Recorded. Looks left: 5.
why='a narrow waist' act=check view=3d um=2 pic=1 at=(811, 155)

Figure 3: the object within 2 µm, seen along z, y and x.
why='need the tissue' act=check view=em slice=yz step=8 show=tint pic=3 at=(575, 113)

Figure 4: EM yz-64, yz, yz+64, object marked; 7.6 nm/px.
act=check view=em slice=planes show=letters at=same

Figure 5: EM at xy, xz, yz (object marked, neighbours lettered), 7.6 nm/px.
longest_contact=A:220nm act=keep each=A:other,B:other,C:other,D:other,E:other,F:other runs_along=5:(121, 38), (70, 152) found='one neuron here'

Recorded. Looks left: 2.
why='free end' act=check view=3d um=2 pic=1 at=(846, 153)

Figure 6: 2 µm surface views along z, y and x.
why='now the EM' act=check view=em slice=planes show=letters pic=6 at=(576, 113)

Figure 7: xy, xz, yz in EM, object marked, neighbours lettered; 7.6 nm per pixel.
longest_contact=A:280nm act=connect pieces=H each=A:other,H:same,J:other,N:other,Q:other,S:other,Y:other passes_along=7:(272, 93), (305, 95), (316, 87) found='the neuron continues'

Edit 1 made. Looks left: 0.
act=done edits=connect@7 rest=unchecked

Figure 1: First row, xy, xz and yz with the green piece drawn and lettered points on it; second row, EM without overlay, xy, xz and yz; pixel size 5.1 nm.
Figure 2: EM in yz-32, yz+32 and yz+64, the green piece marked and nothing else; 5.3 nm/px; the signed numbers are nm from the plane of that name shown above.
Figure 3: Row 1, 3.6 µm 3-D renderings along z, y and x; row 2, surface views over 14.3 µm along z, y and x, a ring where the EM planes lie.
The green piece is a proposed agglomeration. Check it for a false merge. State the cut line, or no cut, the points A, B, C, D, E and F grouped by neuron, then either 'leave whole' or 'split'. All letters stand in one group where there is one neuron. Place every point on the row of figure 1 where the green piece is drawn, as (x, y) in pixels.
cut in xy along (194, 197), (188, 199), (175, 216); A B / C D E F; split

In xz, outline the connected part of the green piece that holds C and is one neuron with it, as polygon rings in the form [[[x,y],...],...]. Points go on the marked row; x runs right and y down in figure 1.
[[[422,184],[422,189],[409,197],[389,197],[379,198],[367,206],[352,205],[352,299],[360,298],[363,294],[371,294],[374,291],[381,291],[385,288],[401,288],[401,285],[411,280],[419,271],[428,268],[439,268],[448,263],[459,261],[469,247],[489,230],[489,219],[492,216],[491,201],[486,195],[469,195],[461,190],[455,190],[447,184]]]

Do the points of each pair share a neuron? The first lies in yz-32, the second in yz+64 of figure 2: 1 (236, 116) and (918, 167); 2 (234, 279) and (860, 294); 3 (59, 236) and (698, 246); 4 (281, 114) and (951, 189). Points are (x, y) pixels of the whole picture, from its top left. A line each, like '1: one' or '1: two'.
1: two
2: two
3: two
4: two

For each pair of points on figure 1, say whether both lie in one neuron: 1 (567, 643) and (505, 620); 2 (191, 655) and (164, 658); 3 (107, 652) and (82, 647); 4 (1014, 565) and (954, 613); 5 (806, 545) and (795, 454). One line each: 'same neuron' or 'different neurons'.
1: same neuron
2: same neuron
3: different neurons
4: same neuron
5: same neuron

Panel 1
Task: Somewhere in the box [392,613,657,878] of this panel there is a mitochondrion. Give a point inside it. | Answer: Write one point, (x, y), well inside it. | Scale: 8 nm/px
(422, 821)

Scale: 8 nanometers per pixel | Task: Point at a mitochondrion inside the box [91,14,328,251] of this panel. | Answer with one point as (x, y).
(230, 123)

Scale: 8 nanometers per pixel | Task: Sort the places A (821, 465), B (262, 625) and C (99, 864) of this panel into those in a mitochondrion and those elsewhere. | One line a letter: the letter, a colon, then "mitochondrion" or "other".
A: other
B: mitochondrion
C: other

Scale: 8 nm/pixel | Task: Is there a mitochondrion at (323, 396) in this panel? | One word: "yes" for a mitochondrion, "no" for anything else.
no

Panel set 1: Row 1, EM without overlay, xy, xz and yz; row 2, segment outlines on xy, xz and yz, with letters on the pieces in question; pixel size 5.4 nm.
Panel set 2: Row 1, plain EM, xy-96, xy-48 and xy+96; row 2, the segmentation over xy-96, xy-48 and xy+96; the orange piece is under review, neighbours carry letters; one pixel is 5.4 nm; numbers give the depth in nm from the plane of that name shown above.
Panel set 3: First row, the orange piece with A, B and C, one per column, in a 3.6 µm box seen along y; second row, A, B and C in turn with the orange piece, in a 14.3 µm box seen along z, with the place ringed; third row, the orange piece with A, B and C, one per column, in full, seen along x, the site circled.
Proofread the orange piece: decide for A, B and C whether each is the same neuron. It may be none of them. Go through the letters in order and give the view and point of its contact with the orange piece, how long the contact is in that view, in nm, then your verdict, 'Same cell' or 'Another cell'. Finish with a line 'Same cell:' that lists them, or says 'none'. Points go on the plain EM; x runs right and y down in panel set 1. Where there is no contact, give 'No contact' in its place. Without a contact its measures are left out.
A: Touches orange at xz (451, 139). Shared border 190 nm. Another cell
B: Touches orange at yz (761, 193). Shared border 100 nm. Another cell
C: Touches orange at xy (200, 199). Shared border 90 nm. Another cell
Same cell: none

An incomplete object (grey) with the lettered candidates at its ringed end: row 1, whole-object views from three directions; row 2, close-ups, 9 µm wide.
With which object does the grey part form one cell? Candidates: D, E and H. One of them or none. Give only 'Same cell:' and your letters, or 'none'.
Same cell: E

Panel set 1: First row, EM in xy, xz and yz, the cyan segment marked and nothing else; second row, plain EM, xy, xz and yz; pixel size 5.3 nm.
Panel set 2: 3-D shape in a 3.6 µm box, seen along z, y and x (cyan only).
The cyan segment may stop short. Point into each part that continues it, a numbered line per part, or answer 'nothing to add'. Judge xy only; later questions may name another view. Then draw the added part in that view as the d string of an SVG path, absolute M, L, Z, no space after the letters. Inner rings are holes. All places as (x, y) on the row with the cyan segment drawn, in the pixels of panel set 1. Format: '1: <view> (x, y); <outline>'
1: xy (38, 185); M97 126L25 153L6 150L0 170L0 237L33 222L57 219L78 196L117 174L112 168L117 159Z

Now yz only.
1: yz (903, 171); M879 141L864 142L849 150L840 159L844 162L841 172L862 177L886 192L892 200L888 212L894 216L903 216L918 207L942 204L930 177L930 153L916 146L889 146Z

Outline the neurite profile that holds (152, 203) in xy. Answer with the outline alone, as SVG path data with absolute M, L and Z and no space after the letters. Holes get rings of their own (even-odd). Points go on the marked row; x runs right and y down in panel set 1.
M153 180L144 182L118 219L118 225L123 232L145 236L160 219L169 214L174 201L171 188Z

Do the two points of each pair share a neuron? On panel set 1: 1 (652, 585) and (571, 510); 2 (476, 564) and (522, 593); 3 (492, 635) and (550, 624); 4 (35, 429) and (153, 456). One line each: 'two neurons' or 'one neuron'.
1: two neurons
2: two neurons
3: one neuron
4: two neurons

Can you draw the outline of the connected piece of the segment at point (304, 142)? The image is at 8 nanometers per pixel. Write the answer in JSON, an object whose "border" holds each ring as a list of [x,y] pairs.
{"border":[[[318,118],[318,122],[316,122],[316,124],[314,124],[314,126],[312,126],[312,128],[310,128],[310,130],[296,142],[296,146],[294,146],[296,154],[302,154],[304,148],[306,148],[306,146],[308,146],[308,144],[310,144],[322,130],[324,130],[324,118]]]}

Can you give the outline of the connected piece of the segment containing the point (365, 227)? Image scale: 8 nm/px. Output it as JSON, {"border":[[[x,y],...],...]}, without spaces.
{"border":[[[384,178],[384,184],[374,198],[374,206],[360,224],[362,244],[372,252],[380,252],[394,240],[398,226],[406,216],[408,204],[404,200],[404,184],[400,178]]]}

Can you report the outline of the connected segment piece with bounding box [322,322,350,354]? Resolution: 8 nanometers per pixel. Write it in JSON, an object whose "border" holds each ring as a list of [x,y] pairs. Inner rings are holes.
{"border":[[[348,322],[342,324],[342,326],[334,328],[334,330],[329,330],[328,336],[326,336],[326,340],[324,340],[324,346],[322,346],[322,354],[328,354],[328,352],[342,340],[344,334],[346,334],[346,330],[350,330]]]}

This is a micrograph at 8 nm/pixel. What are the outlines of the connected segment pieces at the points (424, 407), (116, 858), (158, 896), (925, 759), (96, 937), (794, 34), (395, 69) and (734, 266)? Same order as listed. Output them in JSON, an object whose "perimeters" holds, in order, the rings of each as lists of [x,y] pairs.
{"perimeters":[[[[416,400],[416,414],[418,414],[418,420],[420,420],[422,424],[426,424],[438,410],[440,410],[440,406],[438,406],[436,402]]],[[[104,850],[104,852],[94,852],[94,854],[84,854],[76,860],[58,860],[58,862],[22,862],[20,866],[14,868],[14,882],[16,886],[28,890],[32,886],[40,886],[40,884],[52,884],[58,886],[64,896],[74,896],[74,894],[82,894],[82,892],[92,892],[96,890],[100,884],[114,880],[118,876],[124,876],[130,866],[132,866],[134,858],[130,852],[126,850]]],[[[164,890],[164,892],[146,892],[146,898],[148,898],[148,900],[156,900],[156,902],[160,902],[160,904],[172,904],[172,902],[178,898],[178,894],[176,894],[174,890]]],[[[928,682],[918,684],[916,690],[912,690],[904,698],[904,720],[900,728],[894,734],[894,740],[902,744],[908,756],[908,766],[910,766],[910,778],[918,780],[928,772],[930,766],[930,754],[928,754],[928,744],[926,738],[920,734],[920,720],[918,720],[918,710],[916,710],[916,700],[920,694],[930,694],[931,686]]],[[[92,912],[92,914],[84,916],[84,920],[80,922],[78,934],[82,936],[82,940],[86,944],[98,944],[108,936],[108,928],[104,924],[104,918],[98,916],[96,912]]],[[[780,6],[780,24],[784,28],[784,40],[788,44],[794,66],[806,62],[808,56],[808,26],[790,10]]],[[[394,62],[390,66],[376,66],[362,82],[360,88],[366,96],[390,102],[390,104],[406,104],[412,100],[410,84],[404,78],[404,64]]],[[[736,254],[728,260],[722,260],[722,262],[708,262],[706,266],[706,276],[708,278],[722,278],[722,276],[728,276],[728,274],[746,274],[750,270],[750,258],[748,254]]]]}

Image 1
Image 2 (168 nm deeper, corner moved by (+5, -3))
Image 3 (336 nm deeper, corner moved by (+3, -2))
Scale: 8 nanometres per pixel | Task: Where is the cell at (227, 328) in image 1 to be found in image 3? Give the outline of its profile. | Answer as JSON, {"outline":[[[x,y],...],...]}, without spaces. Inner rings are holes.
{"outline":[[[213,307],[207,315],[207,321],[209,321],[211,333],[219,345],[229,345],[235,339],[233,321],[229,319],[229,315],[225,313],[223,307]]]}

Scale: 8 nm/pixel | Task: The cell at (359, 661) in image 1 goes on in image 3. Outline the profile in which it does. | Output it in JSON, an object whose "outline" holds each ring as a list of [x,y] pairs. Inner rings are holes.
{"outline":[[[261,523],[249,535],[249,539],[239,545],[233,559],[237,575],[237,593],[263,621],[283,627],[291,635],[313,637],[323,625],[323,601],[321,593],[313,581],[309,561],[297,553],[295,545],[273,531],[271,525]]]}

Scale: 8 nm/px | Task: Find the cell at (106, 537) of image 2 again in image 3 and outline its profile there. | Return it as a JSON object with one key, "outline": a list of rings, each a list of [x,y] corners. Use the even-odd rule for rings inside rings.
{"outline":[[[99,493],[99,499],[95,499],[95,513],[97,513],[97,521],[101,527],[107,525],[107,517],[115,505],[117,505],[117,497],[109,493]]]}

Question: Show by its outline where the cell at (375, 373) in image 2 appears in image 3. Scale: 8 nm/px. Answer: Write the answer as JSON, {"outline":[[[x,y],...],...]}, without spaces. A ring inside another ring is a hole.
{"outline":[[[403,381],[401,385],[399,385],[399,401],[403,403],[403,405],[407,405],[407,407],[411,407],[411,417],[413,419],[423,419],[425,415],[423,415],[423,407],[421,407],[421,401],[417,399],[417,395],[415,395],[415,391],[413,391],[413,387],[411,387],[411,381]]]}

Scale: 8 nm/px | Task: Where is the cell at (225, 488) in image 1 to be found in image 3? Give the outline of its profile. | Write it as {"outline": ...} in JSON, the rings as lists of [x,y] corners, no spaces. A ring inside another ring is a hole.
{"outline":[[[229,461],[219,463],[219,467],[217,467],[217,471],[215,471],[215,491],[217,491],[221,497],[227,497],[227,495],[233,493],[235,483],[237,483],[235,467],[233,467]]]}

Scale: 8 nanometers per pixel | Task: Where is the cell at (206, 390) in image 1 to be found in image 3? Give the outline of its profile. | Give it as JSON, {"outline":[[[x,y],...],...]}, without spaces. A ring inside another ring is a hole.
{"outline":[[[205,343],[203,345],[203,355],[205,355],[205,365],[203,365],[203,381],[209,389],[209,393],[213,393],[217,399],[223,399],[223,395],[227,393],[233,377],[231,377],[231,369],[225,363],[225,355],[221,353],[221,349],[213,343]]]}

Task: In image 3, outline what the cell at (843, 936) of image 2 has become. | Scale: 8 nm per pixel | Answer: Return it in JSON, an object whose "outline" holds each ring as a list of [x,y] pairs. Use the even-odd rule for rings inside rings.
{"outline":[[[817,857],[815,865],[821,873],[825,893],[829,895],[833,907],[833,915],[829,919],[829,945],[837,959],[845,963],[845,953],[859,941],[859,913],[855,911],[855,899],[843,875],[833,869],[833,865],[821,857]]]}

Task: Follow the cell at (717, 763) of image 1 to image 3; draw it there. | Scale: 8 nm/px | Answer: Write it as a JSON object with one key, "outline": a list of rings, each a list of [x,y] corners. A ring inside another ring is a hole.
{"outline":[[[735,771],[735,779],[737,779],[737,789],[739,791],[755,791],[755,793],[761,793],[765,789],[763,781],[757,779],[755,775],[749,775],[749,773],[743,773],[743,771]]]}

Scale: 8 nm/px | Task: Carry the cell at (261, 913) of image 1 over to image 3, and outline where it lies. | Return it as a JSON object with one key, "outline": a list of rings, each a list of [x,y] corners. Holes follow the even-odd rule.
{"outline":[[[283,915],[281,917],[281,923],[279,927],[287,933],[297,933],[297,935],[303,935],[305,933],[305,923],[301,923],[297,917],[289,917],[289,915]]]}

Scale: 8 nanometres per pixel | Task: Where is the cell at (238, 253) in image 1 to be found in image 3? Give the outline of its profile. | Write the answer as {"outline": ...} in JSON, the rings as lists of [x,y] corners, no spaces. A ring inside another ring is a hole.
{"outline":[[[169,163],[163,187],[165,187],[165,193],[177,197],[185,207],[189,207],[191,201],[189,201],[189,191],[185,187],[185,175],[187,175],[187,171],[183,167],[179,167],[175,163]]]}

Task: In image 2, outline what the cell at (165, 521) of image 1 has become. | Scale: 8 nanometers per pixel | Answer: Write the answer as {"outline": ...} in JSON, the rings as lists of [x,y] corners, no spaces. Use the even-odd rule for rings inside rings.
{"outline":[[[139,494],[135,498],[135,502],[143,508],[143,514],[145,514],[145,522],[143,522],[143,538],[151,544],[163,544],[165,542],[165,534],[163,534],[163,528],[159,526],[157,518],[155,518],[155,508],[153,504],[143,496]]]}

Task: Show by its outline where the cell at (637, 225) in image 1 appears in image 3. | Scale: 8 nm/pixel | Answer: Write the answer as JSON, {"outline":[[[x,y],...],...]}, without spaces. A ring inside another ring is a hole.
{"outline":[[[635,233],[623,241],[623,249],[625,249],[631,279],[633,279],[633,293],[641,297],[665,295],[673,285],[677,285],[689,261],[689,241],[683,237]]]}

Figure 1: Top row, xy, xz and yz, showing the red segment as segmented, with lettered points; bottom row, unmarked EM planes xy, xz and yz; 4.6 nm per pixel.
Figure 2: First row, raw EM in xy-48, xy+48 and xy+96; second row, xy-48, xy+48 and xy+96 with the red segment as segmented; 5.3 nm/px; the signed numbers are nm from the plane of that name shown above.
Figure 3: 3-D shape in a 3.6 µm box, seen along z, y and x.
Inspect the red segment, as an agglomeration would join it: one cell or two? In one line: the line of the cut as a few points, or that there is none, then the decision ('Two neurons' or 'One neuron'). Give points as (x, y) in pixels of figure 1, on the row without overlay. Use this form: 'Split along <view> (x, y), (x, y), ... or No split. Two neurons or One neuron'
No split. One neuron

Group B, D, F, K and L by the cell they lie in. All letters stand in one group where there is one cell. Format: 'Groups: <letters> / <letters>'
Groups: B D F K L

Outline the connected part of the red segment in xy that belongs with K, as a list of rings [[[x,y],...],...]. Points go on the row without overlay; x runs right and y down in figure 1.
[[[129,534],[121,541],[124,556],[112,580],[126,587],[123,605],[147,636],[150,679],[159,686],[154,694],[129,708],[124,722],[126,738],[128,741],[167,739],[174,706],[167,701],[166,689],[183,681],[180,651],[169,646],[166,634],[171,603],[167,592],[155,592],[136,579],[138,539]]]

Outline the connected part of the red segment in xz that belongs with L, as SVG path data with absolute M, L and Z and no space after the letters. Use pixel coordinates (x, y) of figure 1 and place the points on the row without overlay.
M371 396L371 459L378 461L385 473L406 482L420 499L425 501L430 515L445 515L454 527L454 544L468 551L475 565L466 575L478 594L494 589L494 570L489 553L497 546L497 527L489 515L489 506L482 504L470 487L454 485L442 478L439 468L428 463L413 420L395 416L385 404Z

» Activity
With the line holding "With which object" as the first and the line holding "Panel set 1: First" as the last, please transcribe exactly the lines of the material above in that range and nothing else.

» Written answer
With which object does the grey part form one cell? Candidates: D, E and H. One of them or none. Give only 'Same cell:' and your letters, or 'none'.
Same cell: E

Panel set 1: First row, EM in xy, xz and yz, the cyan segment marked and nothing else; second row, plain EM, xy, xz and yz; pixel size 5.3 nm.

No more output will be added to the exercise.